Once a national destination for both its pork and beer production, around the turn of the 20th century, Cincinnati fell off the culinary travel radar. Nearly 100 years later, however, it’s experiencing a true culinary renaissance, attracting and keeping world-class chefs who are invigorating the city with fresh ideas for restaurants and unique bars.
Likewise, the city was at one time struggling to find a new workforce. Now, it’s drawing millennials by the hordes, intrigued by the startup-friendly city’s new initiatives that embrace up-and-coming businesses and soon-to-be-locals.
Travelers also are starting to understand all that Cincinnati, in its strategic, edge-of-the-Midwest location, offers. From food to shopping, sports to the great outdoors, there’s new and exciting options popping up everywhere you look.
A historic neighborhood that’s really come into its own over the last decade, Over-the-Rhine (or OTR for short) offers a little bit of everything. You’ll find local boutiques selling collectible prints, plants, jewelry and clothes; spectacular restaurants; arts and cultural events and more. Washington Park provides a beautiful setting for a stroll or one of their many free events, from outdoor movies to live music to group fitness activities. It’s also right next to Cincinnati Music Hall, newly refurbished and hosting world-class performances on a regular basis. Findlay Market is a can’t-miss, as the oldest continuously running market in the state, and also where you can find lots of regional foodie favorites. Plus, the breweries on this side of town are aplenty.
The central business district of the city, downtown Cincinnati has seen a surge in new attractions. Once a part of town that only hustled and bustled Monday-Friday, 9-5, it now draws both travelers and city locals for its recreation. See the Cincinnati Reds play during baseball season, or catch a football game when the Bengals are in town. Stop by Fountain Square, if not for the live music and nearby restaurants, at least to snap a great Instagram pic of the dramatic fountain. Beyond the “fun stuff,” the neighborhood is also home to several higher end hotels.
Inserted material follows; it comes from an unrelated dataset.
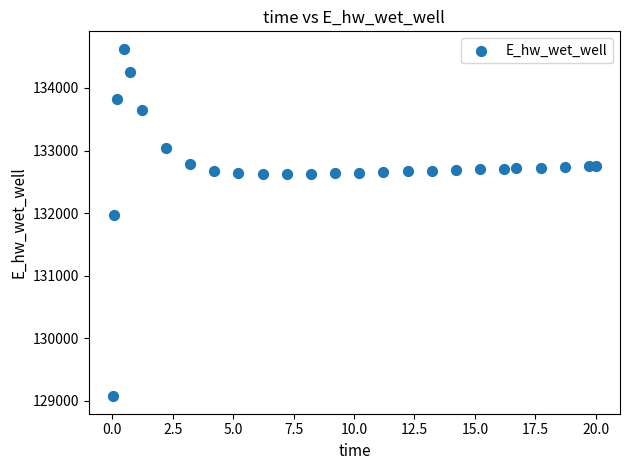

What is the range of Y values (max minus min)?

5557.0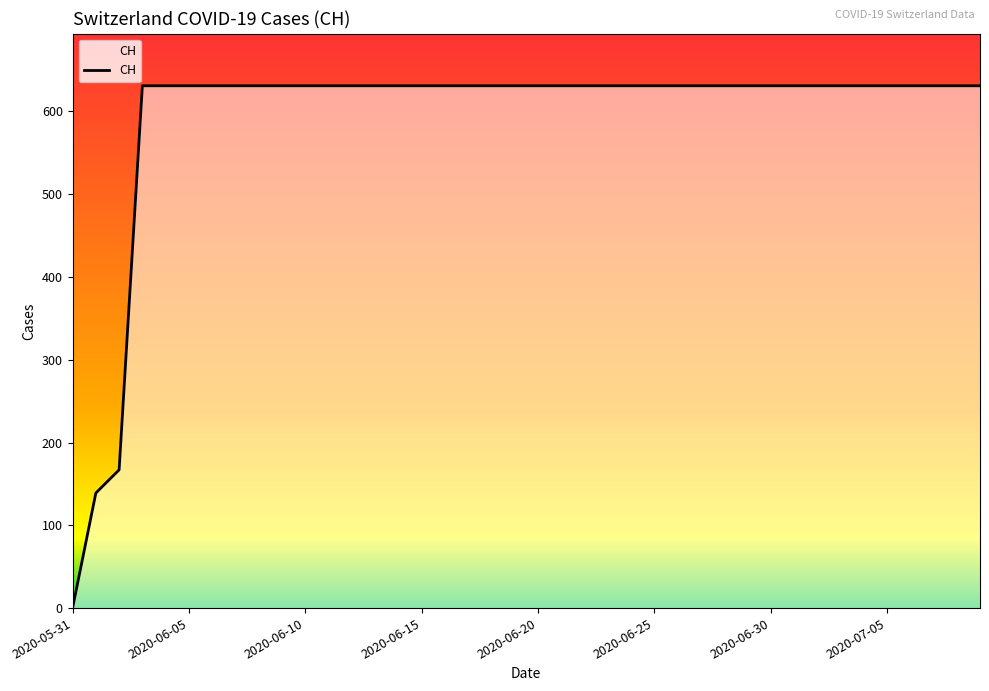

What is the maximum value shown in the chart?

631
While Over-the-Rhine and downtown Cincinnati have experienced their rebirths, Walnut Hills is in the first gentle stages of rediscovering itself. Still a little quiet, but with plenty of charm to offer, it’s home to boutiques, antique stores and unique dining. Most certainly one of the more inventive dining spots is Myrtle’s Punch House, created by mixologist and Cincinnati sweetheart Molly Wellmann, who’s been making her mark on the mixology scene for years.
Further out in the suburbs of Cincinnati lies Camp Washington, quite possibly best known for the chili parlor that took its name — Camp Washington Chili. While Cincinnati chili, with its Greek influence and strict regional following is a worthy experience, there’s more here than the food. One of the other highlights in the area is the American Sign Museum, dedicated to the history of signs in the United States, a journey that’s more riveting than you might initially think.